Spreading awareness on a sizable online platform can benefit the awareness of social and political movements, however it can not be a 21-year-old beauty and makeup Youtuber who is reprimanded and blamed for not having shared a campaign online when they are not politicians, activists or social justice warriors. Similarly, 16-year-old Charli D’Amelio was also ‘cancelled’ and criticized for not having posted about this issue.

 

Teenage Creators Are Set to Particularly High Standards

It is unrealistic to expect young social media users to have the knowledge and experience to be perfect role models. Nowadays, it is common for social media users to put these creators on a pedestal and have impossibly perfect expectations for these teenagers. Another common occurrence on social media is the resurfacing of videos of popular creators making insensitive and offensive comments that are undoubtedly unacceptable. There is no justification for any types of sexist, homophobic, or racist remarks and this is something that is essential to hold people responsible for. 

It can’t be expected that 16-year olds are perfect role models, and social media users shouldn’t resort to cyberbullying them for their mistakes in the name of ‘holding them accountable’.

Is It Accountability or Excessive Judgment?

Nevertheless, in many cases, these creators were around the age of 12 in the videos and are now several years older. Often the line between holding people accountable and ‘cancelling’, or chastising them disappears. It is crucial to stress the importance of educating young people on what language is wrong to use, and when to apologize. Nonetheless, this does not excuse sending death threats and telling creators to ‘kill themselves’ because of a mistake made when they were children and might not have been informed enough. This does not justify the use of these remarks in any way, but it is also not realistic to expect that this mistake should lead to a lifetime of being outcast and excoriated by millions of users online.

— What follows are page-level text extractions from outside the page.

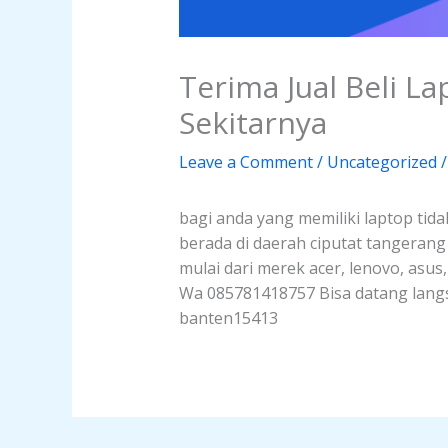
Terima Jual Beli L
Sekitarnya
Leave a Comment
/
Uncategorized
/
bagi anda yang memiliki laptop tida
berada di daerah ciputat tangeran
mulai dari merek acer, lenovo, asus
Wa 085781418757 Bisa datang langsu
banten15413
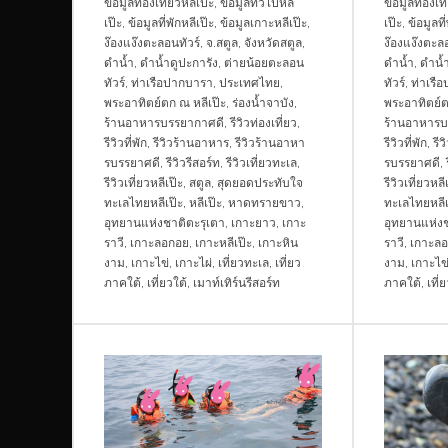
ข้อมูลท่องเที่ยวหลีเป๊ะ
,
ข้อมูลทั่วไปหลี
ข้อมูลท่องเที
เป๊ะ
,
ข้อมูลที่พักหลีเป๊ะ
,
ข้อมูลเกาะหลีเป๊ะ
,
เป๊ะ
,
ข้อมูลที
ง๊องแง๊งตะลอนทัวร์
,
จ.สตูล
,
จังหวัดสตูล
,
ง๊องแง๊งตะลอ
ดำน้ำ
,
ดำน้ำดูปะการัง
,
ต่ายน้อยตะลอน
ดำน้ำ
,
ดำน้ำ
ทัวร์
,
ท่าเรือปากบารา
,
ประเทศไทย
,
ทัวร์
,
ท่าเรื
พระอาทิตย์ตก ณ หลีเป๊ะ
,
ร่องน้ำจาบัง
,
พระอาทิตย์ต
ร้านอาหารบรรยากาศดี
,
รีวิวท่องเที่ยว
,
ร้านอาหารบ
รีวิวที่พัก
,
รีวิวร้านอาหาร
,
รีวิวร้านอาหา
รีวิวที่พัก
,
รี
รบรรยาศดี
,
รีวิวรีสอร์ท
,
รีวิวเที่ยวทะเล
,
รบรรยาศดี
,
รีวิวเที่ยวหลีเป๊ะ
,
สตูล
,
สุดยอดประทับใจ
รีวิวเที่ยวหลี
ทะเลไทยหลีเป๊ะ
,
หลีเป๊ะ
,
หาดทรายขาว
,
ทะเลไทยหลีเ
อุทยานแห่งชาติตะรุเตา
,
เกาะยาว
,
เกาะ
อุทยานแห่งช
ราวี
,
เกาะลอกอย
,
เกาะหลีเป๊ะ
,
เกาะหิน
ราวี
,
เกาะล
งาม
,
เกาะไข่
,
เกาะไผ่
,
เที่ยวทะเล
,
เที่ยว
งาม
,
เกาะไข
ภาคใต้
,
เที่ยวใต้
,
เมาท์เทิร์นรีสอร์ท
ภาคใต้
,
เที่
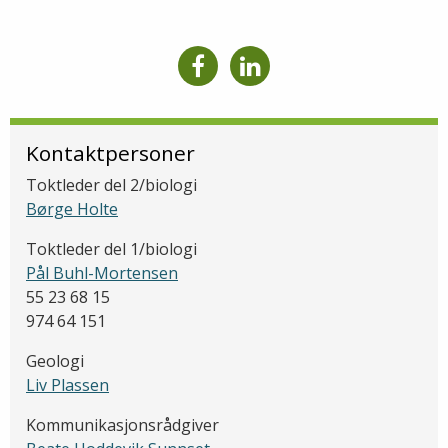
Kontaktpersoner
Toktleder del 2/biologi
Børge Holte
Toktleder del 1/biologi
Pål Buhl-Mortensen
55 23 68 15
974 64 151
Geologi
Liv Plassen
Kommunikasjonsrådgiver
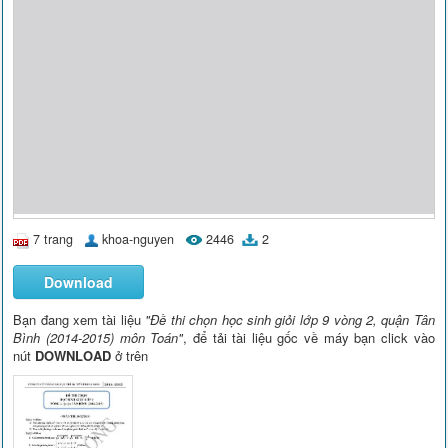
7 trang
khoa-nguyen
2446
2
Download
Bạn đang xem tài liệu
"Đề thi chọn học sinh giỏi lớp 9 vòng 2, quận Tân
Bình (2014-2015) môn Toán"
, để tải tài liệu gốc về máy bạn click vào
nút
DOWNLOAD
ở trên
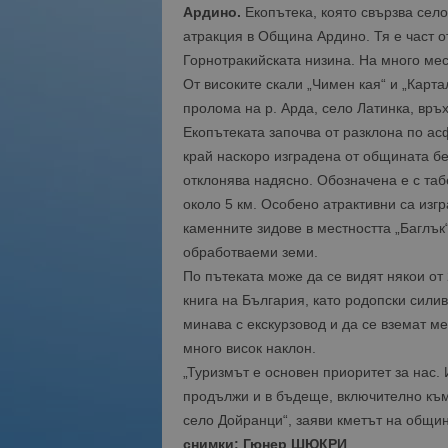
Ардино.
Екопътека, която свързва сел
атракция в
Община Ардино
. Тя е част 
Горнотракийската низина. На много ме
От високите скали „Чимен кая“ и „Карт
пролома на р. Арда, село Латинка, връ
Екопътеката започва от разклона по а
край наскоро изградена от общината бе
отклонява надясно. Обозначена е с таб
около 5 км. Особено атрактивни са изг
каменните зидове в местността „Баглък
обработваеми земи.
По пътеката може да се видят някои от
книга на България, като родопски сили
минава с екскурзовод и да се вземат ме
много висок наклон.
„Туризмът е основен приоритет за нас.
продължи и в бъдеще, включително към 
село Дойранци“, заяви кметът на общи
снимки: Гюнер ШЮКРИ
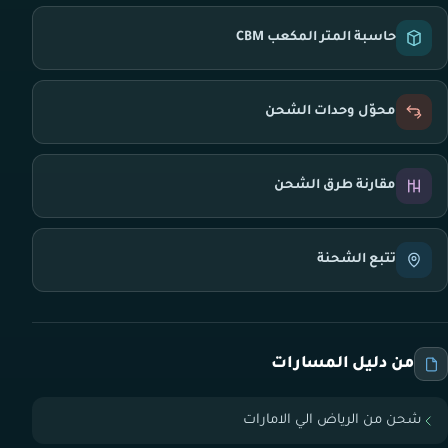
حاسبة المتر المكعب CBM
محوّل وحدات الشحن
مقارنة طرق الشحن
تتبع الشحنة
من دليل المسارات
شحن من الرياض الي الامارات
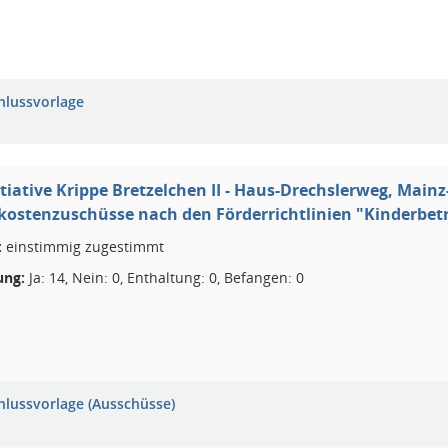
hlussvorlage
itiative Krippe Bretzelchen II - Haus-Drechslerweg, Main
kostenzuschüsse nach den Förderrichtlinien "Kinderbetr
:
einstimmig zugestimmt
ng:
Ja: 14, Nein: 0, Enthaltung: 0, Befangen: 0
hlussvorlage (Ausschüsse)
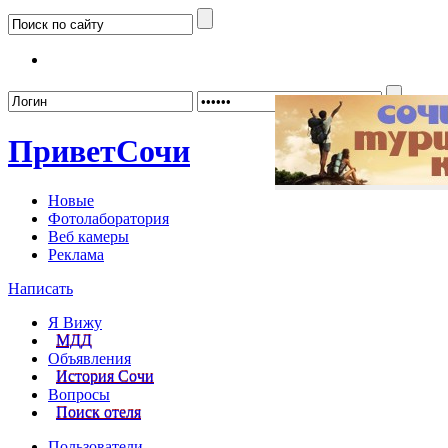
Забыл
Привет
Сочи
Новые
Фотолаборатория
Веб камеры
Реклама
Написать
Я Вижу
МДД
Объявления
История Сочи
Вопросы
Поиск отеля
Пользователи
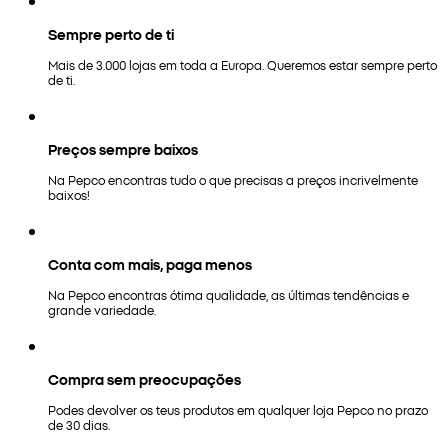
Sempre perto de ti
Mais de 3.000 lojas em toda a Europa. Queremos estar sempre perto
de ti.
Preços sempre baixos
Na Pepco encontras tudo o que precisas a preços incrivelmente
baixos!
Conta com mais, paga menos
Na Pepco encontras ótima qualidade, as últimas tendências e
grande variedade.
Compra sem preocupações
Podes devolver os teus produtos em qualquer loja Pepco no prazo
de 30 dias.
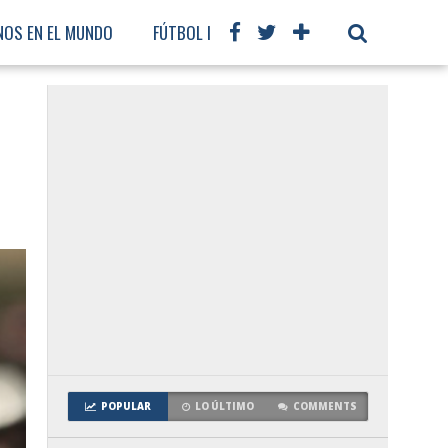
NOS EN EL MUNDO
FÚTBOL INTERNACIONAL
POPULAR
LO ÚLTIMO
COMMENTS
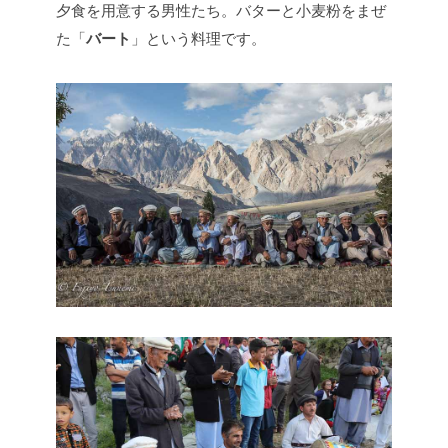
夕食を用意する男性たち。バターと小麦粉をまぜ
た「
バート
」という料理です。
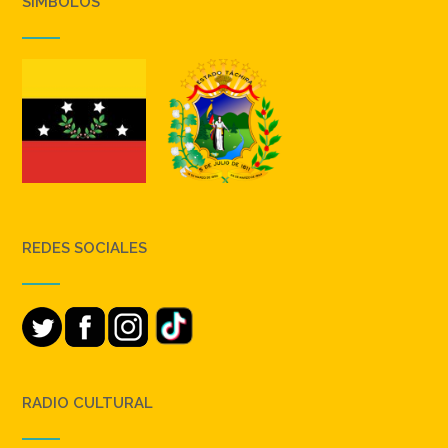
SIMBOLOS
REDES SOCIALES
RADIO CULTURAL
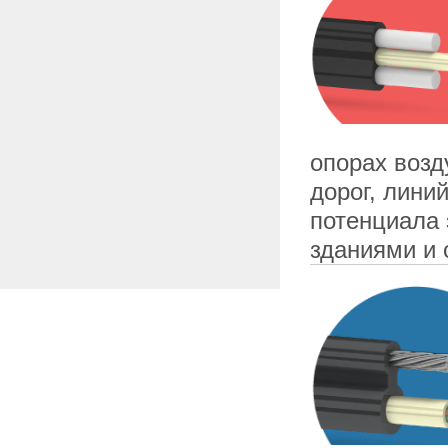
опорах возд
дорог, лини
потенциала 
зданиями и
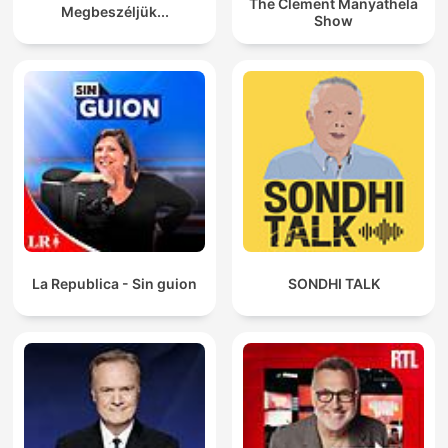
The Clement Manyathela
Megbeszéljük...
Show
La Republica - Sin guion
SONDHI TALK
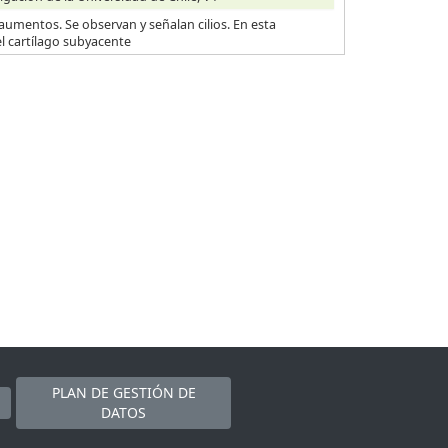
aumentos. Se observan y señalan cilios. En esta
l cartílago subyacente
PLAN DE GESTIÓN DE
DATOS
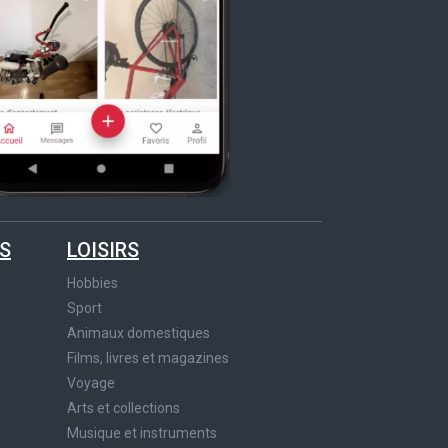
S
LOISIRS
Hobbies
Sport
Animaux domestiques
Films, livres et magazines
Voyage
Arts et collections
Musique et instruments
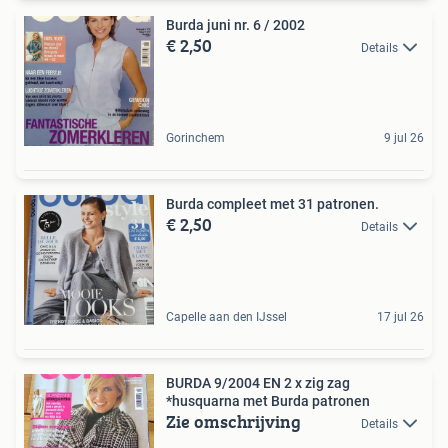
Burda juni nr. 6 / 2002
€ 2,50
Details
Gorinchem
9 jul 26
Burda compleet met 31 patronen.
€ 2,50
Details
Capelle aan den IJssel
17 jul 26
BURDA 9/2004 EN 2 x zig zag
*husquarna met Burda patronen
Zie omschrijving
Details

Social media effectively and consistently shines a light on wrongdoings, which can inform users about what terminology and behavior is inappropriate or offensive. However, it can also lead users to feel as though they have a moral upper hand when choosing to scold any imperfect behavior and castigating teenage creators from the comfort of their homes and hidden behind their screens. There is often no space allowed for improvement online; if one thing is done incorrectly, that was the only chance social media users had. Especially at such a young age with millions of people watching, it is to be expected that teenagers will mess up. It can’t be expected that 16-year olds are perfect role models, and social media users shouldn’t resort to cyberbullying them for their mistakes in the name of ‘holding them accountable’.

 

Where Can It Go Right?

This isn’t to say that social media has not ever been successful at holding people responsible. Quite the contrary, online platforms are a force to be reckoned with when it comes to penalizing people’s racist, homophobic, and sexist behavior. In December 2020, for example, a video was posted on social media by musician Keyon Harrold of a woman named Miya Ponsetto attacking his 14-year-old son as she believed he had stolen his phone. Due greatly to social media, she was identified and arrested for her behavior and will hopefully be held liable in court. 

Nevertheless, although social media can be powerful in generating awareness of social issues and informing young people, it should not become a place where teenage creators are held to an impossible standard and then bullied and bashed when they do not reach it.